Di negara bagian Zulia, pemerintah mengatakan 70 orang telah meninggal akibat Covid-19 pada minggu kedua Agustus. Tetapi sekelompok dokter yang melacak kematian di negara bagian itu mengatakan, di satu rumah sakit terbesar di Zulia, ada 294 pasien telah meninggal dengan gejala virus korona.
Beberapa hari sebelum Venezuela mengonfirmasi kasus virus korona pertamanya, Gubernur Zulia, Omar Prieto, mengatakan dalam pidato publiknya, ia memerintahkan kontraintelijen militer untuk menanyai seorang dokter terkemuka yang memperingatkan tentang potensi infeksi.
“Ini masalah keamanan nasional dan orang ini harus diinvestigasi,” kata Prieto tentang dokter tersebut, Freddy Pachano.
Ibu kota Zulia, Maracaibo, kini telah menjadi pusat pandemi di Venezuela.
Satu krematorium di Maracaibo berubah dari memproses rata-rata lima jenazah sehari menjadi 20 jenazah pada bulan Juni, sebelum ovennya rusak karena terlalu banyak bekerja. Hal itu dikatakan manajer fasilitas tersebut, yang berbicara tanpa menyebut nama karena takut akan pembalasan.

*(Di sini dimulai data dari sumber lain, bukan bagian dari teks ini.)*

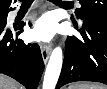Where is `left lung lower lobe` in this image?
I'll use <instances>...</instances> for the list:
<instances>
[{
    "mask_svg": "<svg viewBox=\"0 0 107 89\" xmlns=\"http://www.w3.org/2000/svg\"><path fill=\"white\" fill-rule=\"evenodd\" d=\"M79 30L84 42L68 37L62 71L56 86L75 81L107 84V17H86Z\"/></svg>",
    "mask_w": 107,
    "mask_h": 89,
    "instance_id": "obj_1",
    "label": "left lung lower lobe"
}]
</instances>
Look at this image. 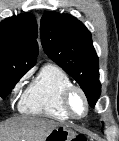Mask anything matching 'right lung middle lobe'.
<instances>
[{
  "mask_svg": "<svg viewBox=\"0 0 119 141\" xmlns=\"http://www.w3.org/2000/svg\"><path fill=\"white\" fill-rule=\"evenodd\" d=\"M26 72H0V97L5 98Z\"/></svg>",
  "mask_w": 119,
  "mask_h": 141,
  "instance_id": "right-lung-middle-lobe-1",
  "label": "right lung middle lobe"
}]
</instances>
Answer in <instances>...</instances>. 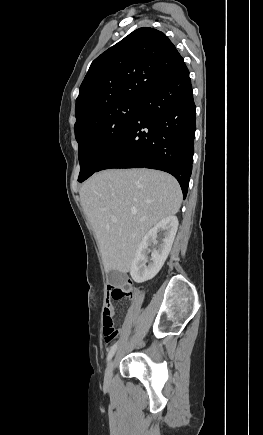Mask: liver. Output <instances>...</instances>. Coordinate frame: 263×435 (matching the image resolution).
<instances>
[{"label": "liver", "mask_w": 263, "mask_h": 435, "mask_svg": "<svg viewBox=\"0 0 263 435\" xmlns=\"http://www.w3.org/2000/svg\"><path fill=\"white\" fill-rule=\"evenodd\" d=\"M80 200L106 272L127 273L145 234L179 211L182 192L177 180L165 172L109 169L86 180Z\"/></svg>", "instance_id": "obj_1"}]
</instances>
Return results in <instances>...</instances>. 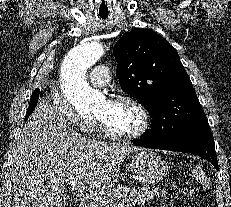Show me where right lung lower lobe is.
Segmentation results:
<instances>
[{
    "label": "right lung lower lobe",
    "mask_w": 231,
    "mask_h": 207,
    "mask_svg": "<svg viewBox=\"0 0 231 207\" xmlns=\"http://www.w3.org/2000/svg\"><path fill=\"white\" fill-rule=\"evenodd\" d=\"M38 99H39V96L38 97H36L34 95L31 96L30 104H29V107L27 109L25 120L28 119V117L30 116V114L32 113V111L35 109V107L37 105V102H38Z\"/></svg>",
    "instance_id": "right-lung-lower-lobe-1"
}]
</instances>
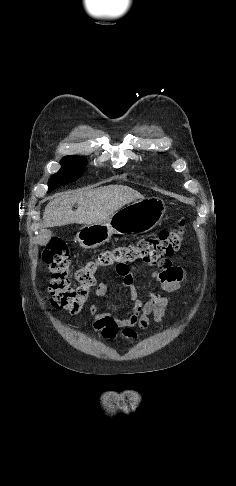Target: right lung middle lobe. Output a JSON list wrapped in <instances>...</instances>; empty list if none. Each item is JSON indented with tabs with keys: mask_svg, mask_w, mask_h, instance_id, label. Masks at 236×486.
<instances>
[{
	"mask_svg": "<svg viewBox=\"0 0 236 486\" xmlns=\"http://www.w3.org/2000/svg\"><path fill=\"white\" fill-rule=\"evenodd\" d=\"M86 165V159L80 156H65L61 160V169L50 179L49 191L51 192L60 185L75 181Z\"/></svg>",
	"mask_w": 236,
	"mask_h": 486,
	"instance_id": "1",
	"label": "right lung middle lobe"
}]
</instances>
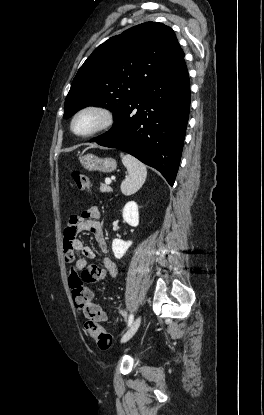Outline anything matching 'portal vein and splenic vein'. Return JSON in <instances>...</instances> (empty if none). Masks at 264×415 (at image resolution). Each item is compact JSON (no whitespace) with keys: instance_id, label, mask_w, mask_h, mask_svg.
<instances>
[{"instance_id":"portal-vein-and-splenic-vein-1","label":"portal vein and splenic vein","mask_w":264,"mask_h":415,"mask_svg":"<svg viewBox=\"0 0 264 415\" xmlns=\"http://www.w3.org/2000/svg\"><path fill=\"white\" fill-rule=\"evenodd\" d=\"M105 182H106V184H110L111 183V180L110 179H106Z\"/></svg>"}]
</instances>
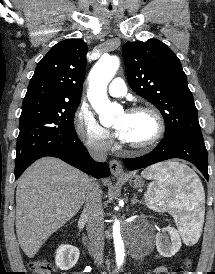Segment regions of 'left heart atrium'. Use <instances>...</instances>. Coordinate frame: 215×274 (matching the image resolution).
Returning a JSON list of instances; mask_svg holds the SVG:
<instances>
[{"mask_svg": "<svg viewBox=\"0 0 215 274\" xmlns=\"http://www.w3.org/2000/svg\"><path fill=\"white\" fill-rule=\"evenodd\" d=\"M124 131H125L124 123H120L115 126V134L121 140H124Z\"/></svg>", "mask_w": 215, "mask_h": 274, "instance_id": "39dd6f15", "label": "left heart atrium"}]
</instances>
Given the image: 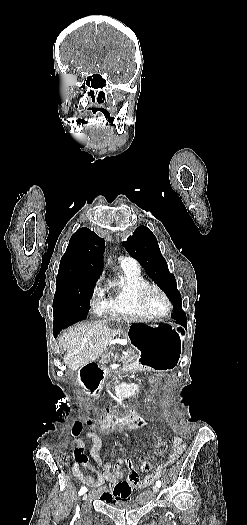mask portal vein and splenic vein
Instances as JSON below:
<instances>
[{"mask_svg":"<svg viewBox=\"0 0 247 525\" xmlns=\"http://www.w3.org/2000/svg\"><path fill=\"white\" fill-rule=\"evenodd\" d=\"M125 356H128V353H125ZM120 364H123V361H119V363L113 364H106V370H116V368H119Z\"/></svg>","mask_w":247,"mask_h":525,"instance_id":"obj_1","label":"portal vein and splenic vein"}]
</instances>
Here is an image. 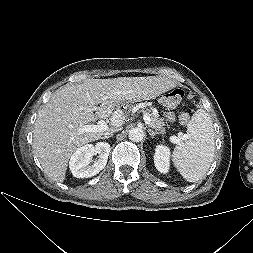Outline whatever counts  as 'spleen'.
<instances>
[{"instance_id": "obj_1", "label": "spleen", "mask_w": 253, "mask_h": 253, "mask_svg": "<svg viewBox=\"0 0 253 253\" xmlns=\"http://www.w3.org/2000/svg\"><path fill=\"white\" fill-rule=\"evenodd\" d=\"M214 130L208 113L198 109L187 125V134L172 153V161L188 182L201 179L214 157Z\"/></svg>"}]
</instances>
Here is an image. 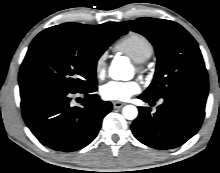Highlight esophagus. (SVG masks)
I'll use <instances>...</instances> for the list:
<instances>
[{"instance_id": "34e87169", "label": "esophagus", "mask_w": 220, "mask_h": 173, "mask_svg": "<svg viewBox=\"0 0 220 173\" xmlns=\"http://www.w3.org/2000/svg\"><path fill=\"white\" fill-rule=\"evenodd\" d=\"M124 105H125L124 103L119 102V101H114V102H113V107H114L115 109H120V108H122Z\"/></svg>"}]
</instances>
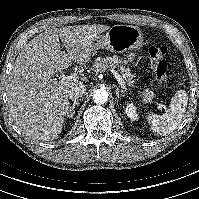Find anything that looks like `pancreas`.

Para pejabat di Maracaibo sejak itu menggali banyak lubang kubur di pemakaman kota. Sementara Papa Prieto, sang gubernur, yang dinyatakan positif mengidap virus corona, kini telah pulih setelah dirawat di sebuah klinik swasta.
Pachano, yang mencoba menyuarakan kewaspadaan tentang krisis yang akan datang, telah melarikan diri ke Kolombia untuk menghindari penangkapan. “Tidak mungkin mengambil tindakan yang memadai untuk melawan penyakit, jika Anda tidak benar-benar tahu apa yang terjadi,”kata Pachano. [The New York Times]
Anatoly Kurmanaev dan Isayen Herrera melaporkan dari Caracas. Sheyla Urdaneta melaporkan dari Maracaibo, Venezuela. Lorena Bornacelly berkontribusi melaporkan dari San Cristóbal, Venezuela.